Plain-text document sources:
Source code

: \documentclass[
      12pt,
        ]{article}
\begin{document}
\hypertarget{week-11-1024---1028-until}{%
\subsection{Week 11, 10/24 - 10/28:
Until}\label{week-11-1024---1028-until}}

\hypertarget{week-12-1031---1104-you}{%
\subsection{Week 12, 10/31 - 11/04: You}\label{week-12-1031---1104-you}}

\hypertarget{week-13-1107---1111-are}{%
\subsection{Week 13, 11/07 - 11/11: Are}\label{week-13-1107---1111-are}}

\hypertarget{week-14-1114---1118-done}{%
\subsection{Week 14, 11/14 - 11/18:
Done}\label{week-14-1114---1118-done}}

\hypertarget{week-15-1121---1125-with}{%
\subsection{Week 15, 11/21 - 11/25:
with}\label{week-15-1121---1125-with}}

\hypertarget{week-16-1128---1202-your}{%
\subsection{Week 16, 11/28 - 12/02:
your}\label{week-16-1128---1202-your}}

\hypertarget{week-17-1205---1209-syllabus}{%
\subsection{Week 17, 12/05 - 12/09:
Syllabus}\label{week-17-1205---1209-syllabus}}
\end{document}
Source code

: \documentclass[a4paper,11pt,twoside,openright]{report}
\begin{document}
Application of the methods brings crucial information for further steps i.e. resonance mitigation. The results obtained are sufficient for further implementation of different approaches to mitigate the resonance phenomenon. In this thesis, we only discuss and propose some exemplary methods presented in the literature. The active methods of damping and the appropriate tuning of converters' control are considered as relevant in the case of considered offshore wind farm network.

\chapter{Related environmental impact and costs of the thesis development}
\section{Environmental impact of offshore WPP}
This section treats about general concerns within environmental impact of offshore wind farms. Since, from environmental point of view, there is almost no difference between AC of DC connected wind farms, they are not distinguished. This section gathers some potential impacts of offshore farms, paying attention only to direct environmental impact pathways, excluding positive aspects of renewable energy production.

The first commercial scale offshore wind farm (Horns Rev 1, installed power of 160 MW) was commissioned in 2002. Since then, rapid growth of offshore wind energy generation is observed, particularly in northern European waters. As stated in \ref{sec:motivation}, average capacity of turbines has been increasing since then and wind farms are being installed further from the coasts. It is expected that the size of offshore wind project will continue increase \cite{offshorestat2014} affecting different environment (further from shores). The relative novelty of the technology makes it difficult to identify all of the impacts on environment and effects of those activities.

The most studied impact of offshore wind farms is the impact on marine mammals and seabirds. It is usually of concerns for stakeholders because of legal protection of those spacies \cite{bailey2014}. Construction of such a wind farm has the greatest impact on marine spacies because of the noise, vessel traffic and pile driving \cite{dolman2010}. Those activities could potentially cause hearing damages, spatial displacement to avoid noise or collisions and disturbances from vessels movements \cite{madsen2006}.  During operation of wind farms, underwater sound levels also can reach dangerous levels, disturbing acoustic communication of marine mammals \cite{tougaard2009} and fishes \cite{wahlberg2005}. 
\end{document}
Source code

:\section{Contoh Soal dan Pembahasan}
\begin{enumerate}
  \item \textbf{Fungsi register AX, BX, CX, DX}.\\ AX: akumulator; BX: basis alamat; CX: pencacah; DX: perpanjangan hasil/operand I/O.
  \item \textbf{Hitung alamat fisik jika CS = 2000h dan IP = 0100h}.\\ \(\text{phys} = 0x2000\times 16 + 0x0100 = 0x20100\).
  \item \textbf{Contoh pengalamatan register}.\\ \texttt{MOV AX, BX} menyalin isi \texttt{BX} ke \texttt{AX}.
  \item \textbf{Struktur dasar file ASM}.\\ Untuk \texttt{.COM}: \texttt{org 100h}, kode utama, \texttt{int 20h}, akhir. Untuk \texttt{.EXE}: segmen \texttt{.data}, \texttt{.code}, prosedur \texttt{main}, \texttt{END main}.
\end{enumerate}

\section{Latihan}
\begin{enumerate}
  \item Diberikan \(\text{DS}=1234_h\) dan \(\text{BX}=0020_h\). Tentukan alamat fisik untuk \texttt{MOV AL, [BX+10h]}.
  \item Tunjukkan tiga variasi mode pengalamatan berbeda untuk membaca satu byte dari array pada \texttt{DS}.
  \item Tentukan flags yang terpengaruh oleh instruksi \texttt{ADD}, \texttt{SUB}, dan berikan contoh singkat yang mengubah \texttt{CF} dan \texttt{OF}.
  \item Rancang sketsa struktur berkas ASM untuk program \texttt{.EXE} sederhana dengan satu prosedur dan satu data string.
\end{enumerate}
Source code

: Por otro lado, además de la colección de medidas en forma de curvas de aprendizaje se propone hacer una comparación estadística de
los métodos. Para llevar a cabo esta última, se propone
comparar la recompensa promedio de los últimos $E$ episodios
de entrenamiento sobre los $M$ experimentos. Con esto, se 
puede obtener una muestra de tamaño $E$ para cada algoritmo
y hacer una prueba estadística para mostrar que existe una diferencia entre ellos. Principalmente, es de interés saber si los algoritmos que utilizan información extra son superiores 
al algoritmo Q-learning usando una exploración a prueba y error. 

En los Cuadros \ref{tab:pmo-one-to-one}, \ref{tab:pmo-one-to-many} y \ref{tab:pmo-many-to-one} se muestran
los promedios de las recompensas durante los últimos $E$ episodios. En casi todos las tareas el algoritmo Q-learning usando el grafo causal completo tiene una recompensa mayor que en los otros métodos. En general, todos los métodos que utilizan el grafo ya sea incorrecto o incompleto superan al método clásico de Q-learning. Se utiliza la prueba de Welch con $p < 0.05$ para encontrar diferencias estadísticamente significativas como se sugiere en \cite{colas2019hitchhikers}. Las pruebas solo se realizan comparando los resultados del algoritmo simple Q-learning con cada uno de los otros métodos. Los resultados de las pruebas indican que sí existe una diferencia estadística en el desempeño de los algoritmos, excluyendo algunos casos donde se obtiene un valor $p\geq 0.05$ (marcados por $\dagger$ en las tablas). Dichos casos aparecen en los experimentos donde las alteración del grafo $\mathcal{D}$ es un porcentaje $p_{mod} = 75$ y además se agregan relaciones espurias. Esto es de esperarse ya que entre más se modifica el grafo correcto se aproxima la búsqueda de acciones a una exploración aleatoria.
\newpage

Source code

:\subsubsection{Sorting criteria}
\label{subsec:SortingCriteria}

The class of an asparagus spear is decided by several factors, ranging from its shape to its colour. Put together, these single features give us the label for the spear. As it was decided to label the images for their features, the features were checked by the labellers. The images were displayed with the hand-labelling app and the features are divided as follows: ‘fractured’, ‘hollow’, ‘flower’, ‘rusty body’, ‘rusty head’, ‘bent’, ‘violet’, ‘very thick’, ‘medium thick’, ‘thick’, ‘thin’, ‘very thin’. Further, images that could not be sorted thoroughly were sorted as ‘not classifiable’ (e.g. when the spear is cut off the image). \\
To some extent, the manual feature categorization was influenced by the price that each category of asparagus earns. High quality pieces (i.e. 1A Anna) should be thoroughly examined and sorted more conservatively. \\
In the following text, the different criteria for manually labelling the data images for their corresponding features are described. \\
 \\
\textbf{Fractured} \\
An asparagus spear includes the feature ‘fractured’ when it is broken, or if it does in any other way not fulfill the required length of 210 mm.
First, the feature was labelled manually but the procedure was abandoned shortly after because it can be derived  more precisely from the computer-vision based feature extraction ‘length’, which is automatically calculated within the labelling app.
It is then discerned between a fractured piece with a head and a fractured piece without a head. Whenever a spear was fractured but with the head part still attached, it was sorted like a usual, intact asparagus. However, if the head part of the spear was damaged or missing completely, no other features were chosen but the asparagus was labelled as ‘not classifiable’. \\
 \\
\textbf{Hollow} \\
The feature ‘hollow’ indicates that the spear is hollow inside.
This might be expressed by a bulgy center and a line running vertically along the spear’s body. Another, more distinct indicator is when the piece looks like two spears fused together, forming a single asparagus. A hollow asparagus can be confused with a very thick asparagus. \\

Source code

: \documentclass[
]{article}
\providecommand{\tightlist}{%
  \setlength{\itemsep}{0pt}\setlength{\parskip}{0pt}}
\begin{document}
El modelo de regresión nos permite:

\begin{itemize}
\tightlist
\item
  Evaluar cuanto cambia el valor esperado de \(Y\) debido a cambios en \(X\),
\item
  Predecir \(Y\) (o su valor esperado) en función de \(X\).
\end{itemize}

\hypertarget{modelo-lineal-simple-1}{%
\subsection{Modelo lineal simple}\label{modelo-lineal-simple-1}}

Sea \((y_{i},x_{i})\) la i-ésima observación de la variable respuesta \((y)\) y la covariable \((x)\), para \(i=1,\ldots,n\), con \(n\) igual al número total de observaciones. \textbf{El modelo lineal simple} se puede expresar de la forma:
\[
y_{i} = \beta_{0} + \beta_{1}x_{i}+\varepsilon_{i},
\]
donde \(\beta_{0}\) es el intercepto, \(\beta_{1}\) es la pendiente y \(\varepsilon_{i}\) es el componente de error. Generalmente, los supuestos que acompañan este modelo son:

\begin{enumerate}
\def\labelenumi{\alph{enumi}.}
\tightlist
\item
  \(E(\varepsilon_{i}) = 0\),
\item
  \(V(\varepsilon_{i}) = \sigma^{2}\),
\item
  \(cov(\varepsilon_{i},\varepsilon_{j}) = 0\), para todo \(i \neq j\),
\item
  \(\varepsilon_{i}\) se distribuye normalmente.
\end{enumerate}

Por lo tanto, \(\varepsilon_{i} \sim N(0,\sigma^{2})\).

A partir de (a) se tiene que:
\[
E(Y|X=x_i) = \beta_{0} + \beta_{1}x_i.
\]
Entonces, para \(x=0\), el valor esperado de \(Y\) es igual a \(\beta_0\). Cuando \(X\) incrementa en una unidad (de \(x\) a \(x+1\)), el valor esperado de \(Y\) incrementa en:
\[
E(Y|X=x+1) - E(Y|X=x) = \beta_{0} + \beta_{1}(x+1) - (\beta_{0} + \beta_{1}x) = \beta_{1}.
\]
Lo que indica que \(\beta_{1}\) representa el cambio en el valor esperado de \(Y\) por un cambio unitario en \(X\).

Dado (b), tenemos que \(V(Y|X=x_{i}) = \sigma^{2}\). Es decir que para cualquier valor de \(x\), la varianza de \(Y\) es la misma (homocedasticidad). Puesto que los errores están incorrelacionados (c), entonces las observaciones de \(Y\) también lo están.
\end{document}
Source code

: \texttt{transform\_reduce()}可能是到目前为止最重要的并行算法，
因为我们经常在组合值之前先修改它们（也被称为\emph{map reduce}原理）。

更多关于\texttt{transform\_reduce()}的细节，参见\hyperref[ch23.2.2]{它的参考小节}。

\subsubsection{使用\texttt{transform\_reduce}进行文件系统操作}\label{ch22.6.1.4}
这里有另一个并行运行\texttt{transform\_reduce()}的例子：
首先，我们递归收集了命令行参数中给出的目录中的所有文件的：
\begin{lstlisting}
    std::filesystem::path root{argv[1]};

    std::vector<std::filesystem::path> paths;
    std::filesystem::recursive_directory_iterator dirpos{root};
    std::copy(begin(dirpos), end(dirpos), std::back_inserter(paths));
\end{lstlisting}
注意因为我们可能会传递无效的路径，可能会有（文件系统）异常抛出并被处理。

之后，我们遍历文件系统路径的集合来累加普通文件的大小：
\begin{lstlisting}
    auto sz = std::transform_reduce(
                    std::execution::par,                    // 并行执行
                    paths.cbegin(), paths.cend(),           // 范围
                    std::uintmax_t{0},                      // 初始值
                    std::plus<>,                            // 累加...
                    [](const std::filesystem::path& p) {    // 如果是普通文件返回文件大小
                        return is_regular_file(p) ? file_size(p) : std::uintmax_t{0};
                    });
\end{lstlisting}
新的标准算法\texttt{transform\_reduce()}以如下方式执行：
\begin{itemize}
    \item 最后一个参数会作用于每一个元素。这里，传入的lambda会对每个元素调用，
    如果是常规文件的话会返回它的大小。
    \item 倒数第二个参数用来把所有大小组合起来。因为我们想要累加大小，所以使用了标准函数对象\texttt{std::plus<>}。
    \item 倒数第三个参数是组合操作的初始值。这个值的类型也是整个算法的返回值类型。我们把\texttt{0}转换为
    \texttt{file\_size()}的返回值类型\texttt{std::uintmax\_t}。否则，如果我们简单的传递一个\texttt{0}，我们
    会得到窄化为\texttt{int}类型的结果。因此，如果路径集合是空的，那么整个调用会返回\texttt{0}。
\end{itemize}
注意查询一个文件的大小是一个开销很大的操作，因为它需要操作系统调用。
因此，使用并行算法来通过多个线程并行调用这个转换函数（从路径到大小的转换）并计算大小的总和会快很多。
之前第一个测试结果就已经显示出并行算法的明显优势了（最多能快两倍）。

* **Work to complete**: Every line above that includes the string "filesystem" needs to be copied.

* **Exercise response**:
    std::filesystem::path root{argv[1]};
    std::vector<std::filesystem::path> paths;
    std::filesystem::recursive_directory_iterator dirpos{root};
                    [](const std::filesystem::path& p) {    // 如果是普通文件返回文件大小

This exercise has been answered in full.